Thanks, Do you spool the reel with braid or mono? I've only spooled with mono, was thinking of trying somethind different. I'm guessing that the reel would have a backing of mono with the braid on top. Just not sure of how big the mono should be. I was thinking of 20lb Power Pro.


----------



## fishn4fun (May 11, 2008)

I have a Sargus as well and love it the drag is smooth and the main reason I bought it the infinit antireverse Im thinking of adding another to my arsenal tomorrow on my way thru Spanish fort


----------



## Lou Albiero (Oct 15, 2010)

It is a great reel.
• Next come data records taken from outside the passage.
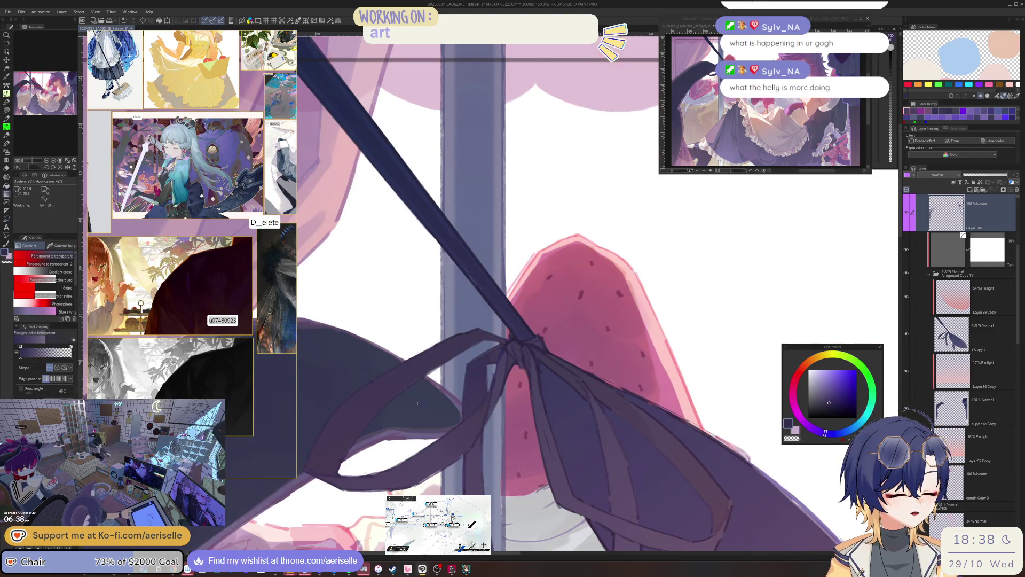
scroll(616, 417, down, 3)
scroll(566, 307, up, 3)
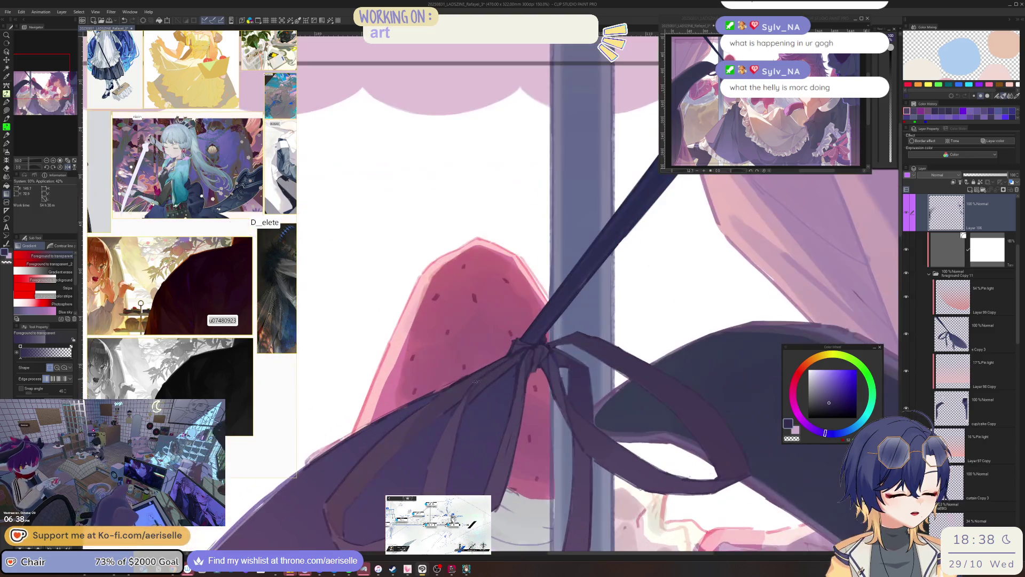
scroll(489, 369, up, 2)
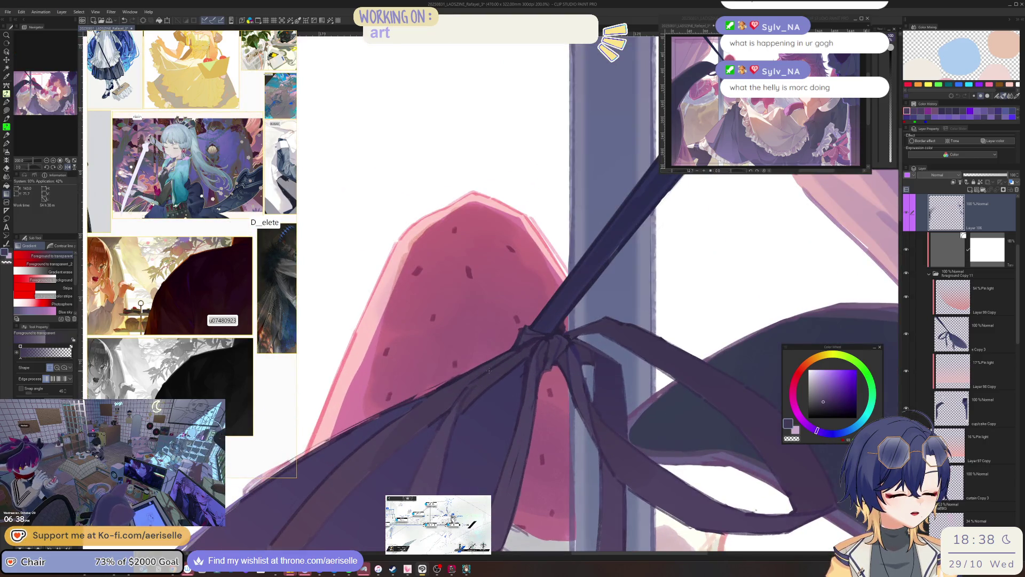
Step: Nudge the highlight hue and outline another ribbon strand for highlighting
drag(814, 428, 810, 428)
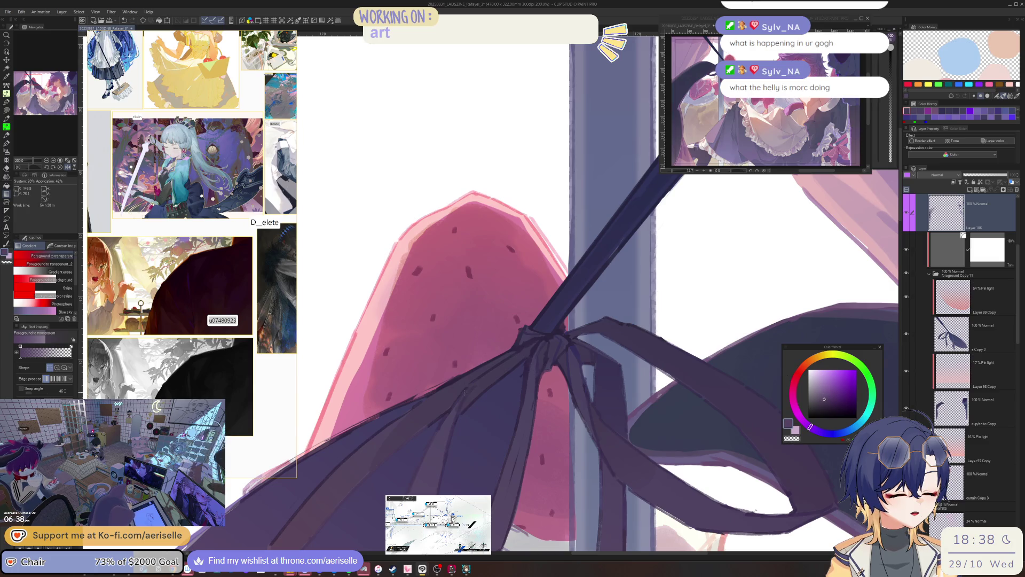
key(m)
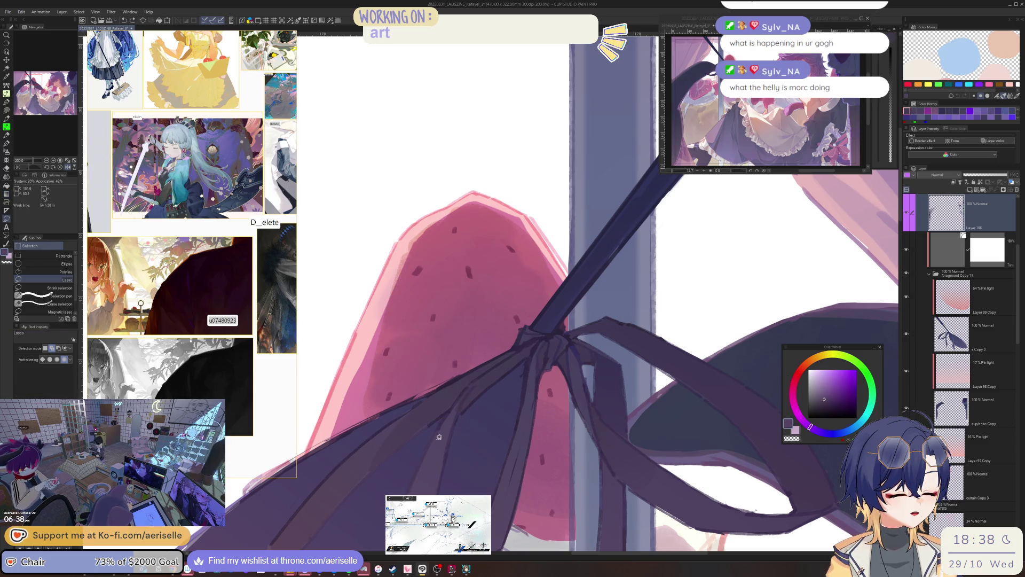
click(810, 427)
I have two 4000s and a 7000. Love them. Seejay, to answer your question, I do have them spooled with braid. One with 20lb and the other with 30lb. My 7000 has 50lb. All Power Pro. All have backing on them. Had it put on when I had the reels spooled. Bass Pro did it for free.


----------



## seejay (May 10, 2009)

Thanks for the help and suggestions. I picked one up last night for what I thought was a good deal, less than $50.00 brand new spooled with 10 lb floro. I can use the floro on fresh water reel, so its not waste. Now just have to get the rod. Still leaning to the 7' ugly stick lite.


----------



## j.howell (Mar 20, 2011)

Recently, for my birthday, my wife got me a Sargus SG7000 and 10' Kunnan Performance Rod. I love the Sargus series reels. The turning is incredibly smooth and one great feature, there is no back play with the handle. When you set the hook, it's an instant set, no play room. I think your choice with Sargus is a wise decision, no matter the pole. But Shakespeare helps


----------



## Bullshark (Mar 19, 2009)

I have a little bit of negative feedback. When the sargus reel first came out and I saw how smooth they are I went nuts buying them. I have 7 inshore rods and 1 big spinning rod all with Penn sargus. They handle everything inshore just fine as long as the fish isn't a drag monster. Do not catch a bonefish with that reel and have some extra bearings lying around.


----------